▸ Work to complete:
Each record needs to be retyped exactly, though its pictures should not appear.
══ Records provided
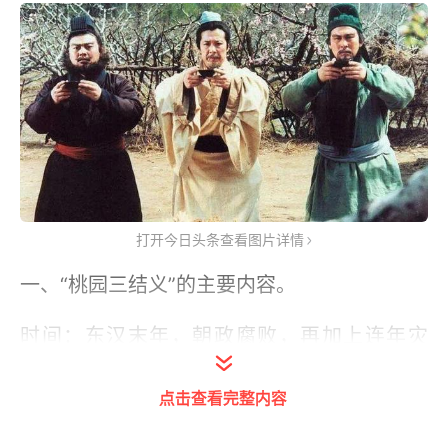
打开今日头条查看图片详情
一、“桃园三结义”的主要内容。
时间：东汉末年，朝政腐败，再加上连年灾
荒，人民生活非常困苦。
点击查看完整内容
地点：张飞庄后一桃园。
════
▸ Output:
打开今日头条查看图片详情
一、“桃园三结义”的主要内容。
时间：东汉末年，朝政腐败，再加上连年灾
荒，人民生活非常困苦。
点击查看完整内容
地点：张飞庄后一桃园。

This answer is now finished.